Saint John’s Wort relieves pain, has a sedative effect, and is used for the treatment of neuralgia, anxiety, and nervous tension. It can be applied as liniment or poultice to relieve pain, for treatment over the spine for relief of nervous diseases that are related to the spine, sciatica, neuralgia, and rheumatic pains, and as a lotion for pain relief, and eases burses.
Saint John’s Wort is also known to be useful.
For pulmonary complaints (the release of phlegm in the lungs), bladder trouble, suppression of urine, dysentery, worms, and nervous depression. The herb is an excellent treatment for chronic uterine problems and will correct irregular and painful menstruation. The herb also contains an alkaloid that is a heart and artery stimulant.

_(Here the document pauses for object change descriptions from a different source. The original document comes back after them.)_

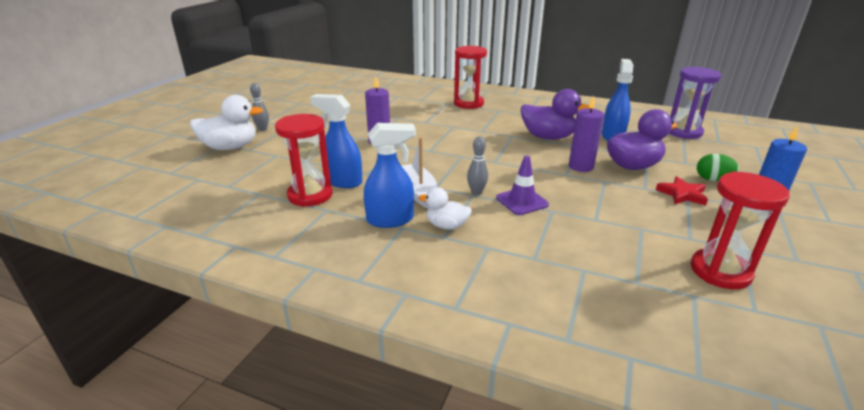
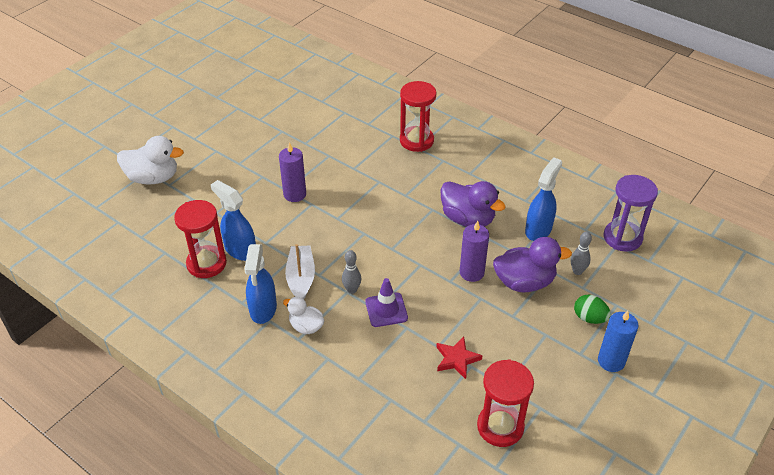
camera: 15 degrees right, 15 degrees up
grey bowling pin [250,83,269,131] -> grey bowling pin moved to [571,232,592,275]
blue spray bottle [364,123,416,228] -> blue spray bottle turned 90 degrees clockwise [244,244,277,324]
red star [656,176,708,206] -> red star moved to [436,337,483,379]

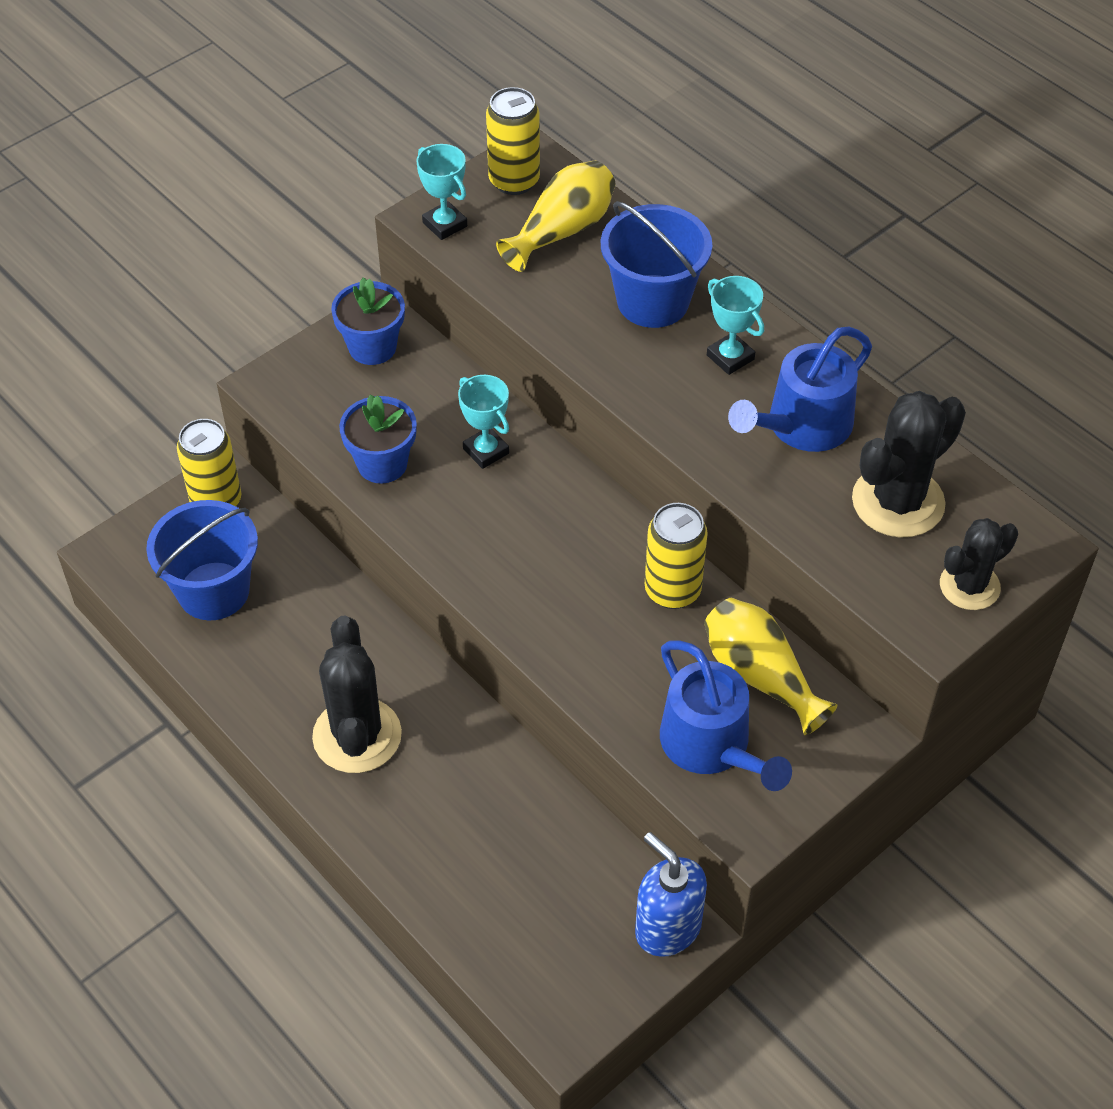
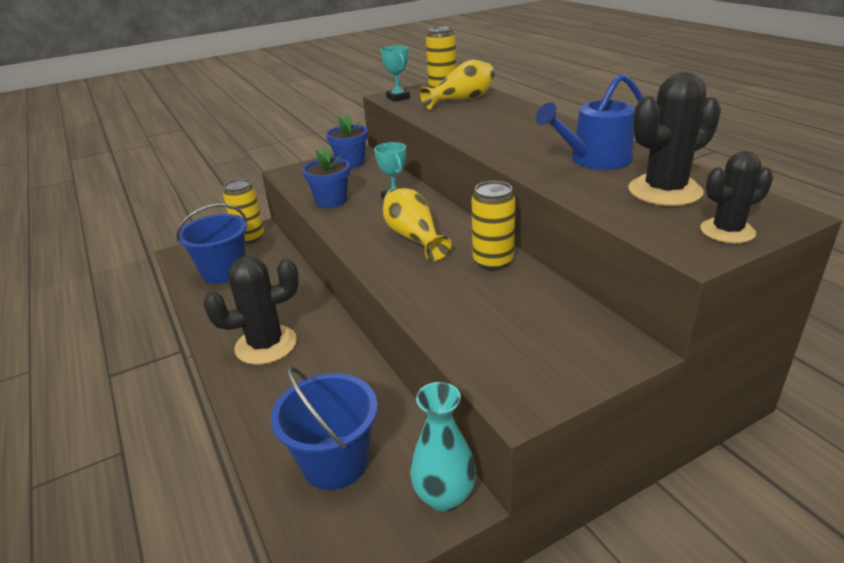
camera: 15 degrees right, 20 degrees down
black cactus [312,616,402,773] -> black cactus turned 60 degrees clockwise [203,256,299,365]
blue bucket [601,201,712,328] -> blue bucket moved to [271,366,378,490]
blue soap dispenser [635,832,707,957] -> turquoise vase [410,382,476,512]
blue watering can [660,640,792,791] -> none
yellow vase [704,598,837,735] -> yellow vase moved to [383,188,452,261]
turquoise trophy [707,276,764,375] -> none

If you are using an anti-depressant and you would prefer to use Saint John’s Wort, check for contraindications (things you should not take with your medication), also consult with your physician. There is a report of a side effect from taking Saint John’s Wort. In Australia, where Saint John’s Wort is a rampant weed, it has killed pale-pigmented sheep and goats by inducing photosensitivity. If an animal or a light-skinned human eats the plant, exposure to direct sun may cause dermatitis and inflammation of mucus membranes. Though Pharmacognosist Varro Tyler, Ph.D., points out in his book The Honest Herbal that problems rarely result from normal doses.